Pick up the blog post below on linear programming for an optimal diet and continue it from its final sentence.

> _Provided text_:
____
Wednesday, December 3, 2008

Infeasibility

This is a somewhat technical post about he mathematical modeling of an optimal diet, it's not really about food.

A linear programming model is the minimization of the value of a linear function in such a way that the solution still satisfies a collection of linear constrains. In a simple form of the linear formulation of the optimal diet problem we want to

minimize c1*x1 + c2*x2
such that
p1*x1 + p2*x2 > 77
xi > 0 for all i

Where xi is the quantity of food i (we have two foods to choose from)

ci is the quantity of carbohydrates contianed in food i (the objective is to minimize this)

pi is the protein content of food i

and we want to constrain the solution to ensure we have a least the specified level of protein in the diet.

This two variable, one constraint version is pretty easy to solve. Just pick the food that has the highest protein per carb (or lowest carb per protein) and eat as litle of that food as you can and still get enough protein. That's your minimum carbohydrate solution.
____
> _Data supplied_:
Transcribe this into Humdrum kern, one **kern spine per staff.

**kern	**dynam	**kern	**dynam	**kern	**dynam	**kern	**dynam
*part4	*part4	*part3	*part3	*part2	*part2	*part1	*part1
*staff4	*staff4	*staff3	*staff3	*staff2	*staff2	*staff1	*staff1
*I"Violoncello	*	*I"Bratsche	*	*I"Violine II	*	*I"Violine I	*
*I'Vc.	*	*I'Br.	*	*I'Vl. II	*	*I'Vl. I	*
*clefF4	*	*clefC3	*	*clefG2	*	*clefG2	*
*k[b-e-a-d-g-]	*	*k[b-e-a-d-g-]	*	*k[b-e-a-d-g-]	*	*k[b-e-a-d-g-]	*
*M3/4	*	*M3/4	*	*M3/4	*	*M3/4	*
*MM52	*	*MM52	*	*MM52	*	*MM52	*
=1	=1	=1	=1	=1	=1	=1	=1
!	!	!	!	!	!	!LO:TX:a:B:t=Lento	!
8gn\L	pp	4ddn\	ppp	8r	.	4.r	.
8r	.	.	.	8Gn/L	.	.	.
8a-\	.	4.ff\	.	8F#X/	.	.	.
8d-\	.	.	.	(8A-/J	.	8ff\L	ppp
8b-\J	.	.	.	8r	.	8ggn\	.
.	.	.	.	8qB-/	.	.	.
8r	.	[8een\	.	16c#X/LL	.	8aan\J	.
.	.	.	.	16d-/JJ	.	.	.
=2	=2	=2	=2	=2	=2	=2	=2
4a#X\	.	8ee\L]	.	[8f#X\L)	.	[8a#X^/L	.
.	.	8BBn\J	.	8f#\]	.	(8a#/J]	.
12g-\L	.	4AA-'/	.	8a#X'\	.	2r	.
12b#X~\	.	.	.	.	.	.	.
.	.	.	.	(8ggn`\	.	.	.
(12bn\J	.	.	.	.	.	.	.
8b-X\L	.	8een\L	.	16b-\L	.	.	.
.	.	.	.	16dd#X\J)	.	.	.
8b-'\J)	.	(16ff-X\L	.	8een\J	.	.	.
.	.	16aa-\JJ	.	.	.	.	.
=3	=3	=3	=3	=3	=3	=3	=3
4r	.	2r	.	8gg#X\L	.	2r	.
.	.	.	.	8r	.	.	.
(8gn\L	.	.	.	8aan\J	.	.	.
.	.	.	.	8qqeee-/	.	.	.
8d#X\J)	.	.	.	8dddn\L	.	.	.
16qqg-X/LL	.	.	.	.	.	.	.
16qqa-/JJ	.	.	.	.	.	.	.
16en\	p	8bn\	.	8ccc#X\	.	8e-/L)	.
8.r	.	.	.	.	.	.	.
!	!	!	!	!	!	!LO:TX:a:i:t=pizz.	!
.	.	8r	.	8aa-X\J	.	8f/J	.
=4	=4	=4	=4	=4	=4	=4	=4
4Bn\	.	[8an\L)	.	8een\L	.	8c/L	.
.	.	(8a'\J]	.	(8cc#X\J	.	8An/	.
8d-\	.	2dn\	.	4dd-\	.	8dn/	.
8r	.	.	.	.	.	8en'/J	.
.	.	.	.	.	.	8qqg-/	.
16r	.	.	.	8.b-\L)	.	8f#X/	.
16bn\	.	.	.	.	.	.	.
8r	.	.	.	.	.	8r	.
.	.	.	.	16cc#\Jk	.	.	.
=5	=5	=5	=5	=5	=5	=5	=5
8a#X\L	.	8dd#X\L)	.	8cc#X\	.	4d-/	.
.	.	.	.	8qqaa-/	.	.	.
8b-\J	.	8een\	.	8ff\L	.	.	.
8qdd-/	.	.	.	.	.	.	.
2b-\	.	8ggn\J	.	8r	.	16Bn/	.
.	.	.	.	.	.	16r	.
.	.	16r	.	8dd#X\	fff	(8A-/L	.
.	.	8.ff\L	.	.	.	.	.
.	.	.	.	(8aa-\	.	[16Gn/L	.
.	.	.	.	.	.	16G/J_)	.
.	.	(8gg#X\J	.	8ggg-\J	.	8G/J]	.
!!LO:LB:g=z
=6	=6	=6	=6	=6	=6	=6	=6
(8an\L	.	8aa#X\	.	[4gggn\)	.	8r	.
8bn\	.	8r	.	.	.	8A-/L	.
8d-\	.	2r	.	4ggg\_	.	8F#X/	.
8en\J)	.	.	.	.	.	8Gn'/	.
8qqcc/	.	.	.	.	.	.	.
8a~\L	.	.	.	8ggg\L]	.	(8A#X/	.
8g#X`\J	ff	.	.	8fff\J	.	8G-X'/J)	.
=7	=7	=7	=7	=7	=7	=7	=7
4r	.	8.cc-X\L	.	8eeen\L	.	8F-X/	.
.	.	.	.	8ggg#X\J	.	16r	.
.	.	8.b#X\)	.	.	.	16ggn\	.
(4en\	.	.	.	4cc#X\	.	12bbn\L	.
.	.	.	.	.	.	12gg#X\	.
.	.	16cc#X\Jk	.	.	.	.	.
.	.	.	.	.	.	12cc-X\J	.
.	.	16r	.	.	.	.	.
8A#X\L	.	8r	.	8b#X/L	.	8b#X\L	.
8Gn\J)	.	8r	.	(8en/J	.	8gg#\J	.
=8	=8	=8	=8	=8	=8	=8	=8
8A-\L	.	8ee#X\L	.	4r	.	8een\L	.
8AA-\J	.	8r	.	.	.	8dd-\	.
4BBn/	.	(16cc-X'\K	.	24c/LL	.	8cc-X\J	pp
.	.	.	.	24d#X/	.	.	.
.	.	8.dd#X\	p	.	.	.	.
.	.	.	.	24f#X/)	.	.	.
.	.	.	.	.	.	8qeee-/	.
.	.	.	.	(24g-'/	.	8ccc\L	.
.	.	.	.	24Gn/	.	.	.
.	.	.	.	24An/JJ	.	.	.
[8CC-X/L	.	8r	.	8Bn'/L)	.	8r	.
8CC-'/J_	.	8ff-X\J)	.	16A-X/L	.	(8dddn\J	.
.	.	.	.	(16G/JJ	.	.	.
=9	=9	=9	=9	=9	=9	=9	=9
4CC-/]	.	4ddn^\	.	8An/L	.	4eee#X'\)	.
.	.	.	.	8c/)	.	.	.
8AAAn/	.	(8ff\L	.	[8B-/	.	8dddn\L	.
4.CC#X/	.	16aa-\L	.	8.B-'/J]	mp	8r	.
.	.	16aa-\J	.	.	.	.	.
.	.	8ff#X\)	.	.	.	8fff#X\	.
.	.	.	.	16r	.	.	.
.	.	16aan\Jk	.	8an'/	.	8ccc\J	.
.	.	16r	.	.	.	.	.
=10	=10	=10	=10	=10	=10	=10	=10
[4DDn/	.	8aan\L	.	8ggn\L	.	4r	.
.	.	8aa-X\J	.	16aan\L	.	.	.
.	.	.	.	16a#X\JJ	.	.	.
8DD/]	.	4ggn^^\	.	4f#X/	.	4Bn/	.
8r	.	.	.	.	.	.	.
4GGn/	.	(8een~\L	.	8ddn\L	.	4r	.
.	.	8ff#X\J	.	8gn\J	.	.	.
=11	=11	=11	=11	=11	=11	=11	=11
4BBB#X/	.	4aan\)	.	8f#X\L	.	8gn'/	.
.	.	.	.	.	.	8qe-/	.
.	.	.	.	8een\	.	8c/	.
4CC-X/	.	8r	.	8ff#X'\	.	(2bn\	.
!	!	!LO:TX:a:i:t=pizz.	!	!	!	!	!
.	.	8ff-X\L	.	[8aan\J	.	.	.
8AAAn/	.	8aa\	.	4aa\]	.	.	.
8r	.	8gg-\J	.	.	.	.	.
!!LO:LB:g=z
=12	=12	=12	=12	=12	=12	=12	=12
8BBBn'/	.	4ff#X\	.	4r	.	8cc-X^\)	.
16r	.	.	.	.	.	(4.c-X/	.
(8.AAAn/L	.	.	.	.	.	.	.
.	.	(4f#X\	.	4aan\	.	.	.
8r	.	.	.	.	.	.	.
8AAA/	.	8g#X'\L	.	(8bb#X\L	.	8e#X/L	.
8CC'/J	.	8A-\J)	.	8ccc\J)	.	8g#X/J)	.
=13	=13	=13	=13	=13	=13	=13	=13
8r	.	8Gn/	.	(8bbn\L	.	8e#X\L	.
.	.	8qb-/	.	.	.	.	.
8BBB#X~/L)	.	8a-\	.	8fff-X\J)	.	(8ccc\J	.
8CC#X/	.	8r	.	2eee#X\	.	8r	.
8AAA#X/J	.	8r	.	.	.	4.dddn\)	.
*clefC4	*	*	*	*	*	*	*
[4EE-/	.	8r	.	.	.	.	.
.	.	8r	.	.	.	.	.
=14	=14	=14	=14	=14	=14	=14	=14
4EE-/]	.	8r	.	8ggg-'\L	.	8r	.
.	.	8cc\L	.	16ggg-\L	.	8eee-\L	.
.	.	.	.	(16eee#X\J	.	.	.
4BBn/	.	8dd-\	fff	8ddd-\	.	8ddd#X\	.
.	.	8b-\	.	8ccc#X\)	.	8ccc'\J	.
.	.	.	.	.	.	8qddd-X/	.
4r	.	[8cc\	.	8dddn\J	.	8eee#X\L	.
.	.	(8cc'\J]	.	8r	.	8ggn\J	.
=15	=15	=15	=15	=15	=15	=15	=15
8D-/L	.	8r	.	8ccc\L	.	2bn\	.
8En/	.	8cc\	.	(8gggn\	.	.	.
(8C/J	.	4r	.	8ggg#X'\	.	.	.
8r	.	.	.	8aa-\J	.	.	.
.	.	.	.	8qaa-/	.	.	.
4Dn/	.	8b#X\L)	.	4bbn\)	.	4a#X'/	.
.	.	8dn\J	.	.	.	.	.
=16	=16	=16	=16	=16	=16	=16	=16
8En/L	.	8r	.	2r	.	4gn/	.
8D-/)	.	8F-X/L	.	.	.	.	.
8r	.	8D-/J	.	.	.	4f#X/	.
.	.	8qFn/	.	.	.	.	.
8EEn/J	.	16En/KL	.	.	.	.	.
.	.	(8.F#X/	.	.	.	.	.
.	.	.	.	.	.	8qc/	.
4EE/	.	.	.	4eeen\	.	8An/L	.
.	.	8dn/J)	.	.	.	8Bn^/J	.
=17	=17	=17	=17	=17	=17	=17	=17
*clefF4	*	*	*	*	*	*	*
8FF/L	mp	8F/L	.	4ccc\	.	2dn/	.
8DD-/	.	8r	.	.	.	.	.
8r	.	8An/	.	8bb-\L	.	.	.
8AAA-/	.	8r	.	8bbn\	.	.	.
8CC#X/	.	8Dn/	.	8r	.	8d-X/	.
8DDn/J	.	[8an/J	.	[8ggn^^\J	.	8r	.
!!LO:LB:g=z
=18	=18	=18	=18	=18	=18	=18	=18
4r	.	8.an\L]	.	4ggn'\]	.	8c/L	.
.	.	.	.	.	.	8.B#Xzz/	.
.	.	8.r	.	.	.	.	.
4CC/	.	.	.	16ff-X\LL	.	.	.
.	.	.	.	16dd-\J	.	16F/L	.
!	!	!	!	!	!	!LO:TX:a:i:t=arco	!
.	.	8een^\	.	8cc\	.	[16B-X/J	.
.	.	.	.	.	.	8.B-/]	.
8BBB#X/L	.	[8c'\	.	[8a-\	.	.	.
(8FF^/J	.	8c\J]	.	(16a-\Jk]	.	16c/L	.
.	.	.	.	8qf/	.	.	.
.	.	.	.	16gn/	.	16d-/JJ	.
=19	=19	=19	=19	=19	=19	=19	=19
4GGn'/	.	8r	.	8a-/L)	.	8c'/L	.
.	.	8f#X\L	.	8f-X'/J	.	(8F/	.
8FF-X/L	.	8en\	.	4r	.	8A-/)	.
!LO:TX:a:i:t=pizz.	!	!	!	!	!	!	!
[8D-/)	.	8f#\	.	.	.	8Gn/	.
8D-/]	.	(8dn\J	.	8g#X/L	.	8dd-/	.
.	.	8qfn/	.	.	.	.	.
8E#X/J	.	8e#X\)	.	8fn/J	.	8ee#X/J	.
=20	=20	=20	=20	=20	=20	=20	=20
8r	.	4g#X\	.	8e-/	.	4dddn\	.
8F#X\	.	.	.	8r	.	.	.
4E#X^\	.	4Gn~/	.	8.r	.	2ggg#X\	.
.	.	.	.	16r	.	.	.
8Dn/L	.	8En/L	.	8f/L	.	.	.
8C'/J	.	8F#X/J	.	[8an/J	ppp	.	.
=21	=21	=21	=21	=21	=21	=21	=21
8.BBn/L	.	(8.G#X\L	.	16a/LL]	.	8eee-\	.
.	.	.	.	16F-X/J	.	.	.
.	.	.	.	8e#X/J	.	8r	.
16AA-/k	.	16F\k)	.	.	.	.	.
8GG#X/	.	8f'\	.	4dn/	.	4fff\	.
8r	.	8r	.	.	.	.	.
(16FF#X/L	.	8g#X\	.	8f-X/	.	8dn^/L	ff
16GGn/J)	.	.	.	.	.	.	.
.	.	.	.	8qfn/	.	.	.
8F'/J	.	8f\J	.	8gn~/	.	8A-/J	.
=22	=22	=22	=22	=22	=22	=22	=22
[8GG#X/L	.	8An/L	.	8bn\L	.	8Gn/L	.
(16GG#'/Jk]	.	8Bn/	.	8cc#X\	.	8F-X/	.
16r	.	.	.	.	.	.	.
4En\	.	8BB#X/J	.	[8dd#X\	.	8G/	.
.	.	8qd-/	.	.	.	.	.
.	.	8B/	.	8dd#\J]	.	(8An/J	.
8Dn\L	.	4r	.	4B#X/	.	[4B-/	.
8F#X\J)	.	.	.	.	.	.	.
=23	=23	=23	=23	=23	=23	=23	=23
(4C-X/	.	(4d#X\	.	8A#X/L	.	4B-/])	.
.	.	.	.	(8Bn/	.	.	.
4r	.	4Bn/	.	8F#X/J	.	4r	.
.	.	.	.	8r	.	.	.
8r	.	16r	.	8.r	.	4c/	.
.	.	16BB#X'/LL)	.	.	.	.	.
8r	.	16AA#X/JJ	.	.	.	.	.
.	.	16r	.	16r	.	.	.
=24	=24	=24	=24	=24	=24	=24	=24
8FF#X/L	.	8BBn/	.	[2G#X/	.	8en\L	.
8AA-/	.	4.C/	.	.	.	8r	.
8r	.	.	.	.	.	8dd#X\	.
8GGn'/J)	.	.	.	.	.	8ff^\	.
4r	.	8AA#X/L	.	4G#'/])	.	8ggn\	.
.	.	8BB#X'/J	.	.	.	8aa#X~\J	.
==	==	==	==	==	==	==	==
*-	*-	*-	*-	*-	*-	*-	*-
____
> _Answer below_:
I havn't really gotten to the topic of infeasibility yet and the post is starting to get long. So let me just finish off with a specific example and I'll get back to this on another day.

Let's say we have two foods to pick from -- chili and bread. A serving of chili has 18 grams of carbs with 17 grams of protein and a slice of bread has 15 grams of carbs with 3 grams of protein.

Carb per protein for the bread is 15/3 = 5 and for the chili it's 18/17 = 1 (about). The chili is clearly the best choice for this mini-model. Eat enough chili to get the required protein and stop. That's a minimum carb diet that fits the model.

The model is overly simplistic, of course. We'll get to that on another day.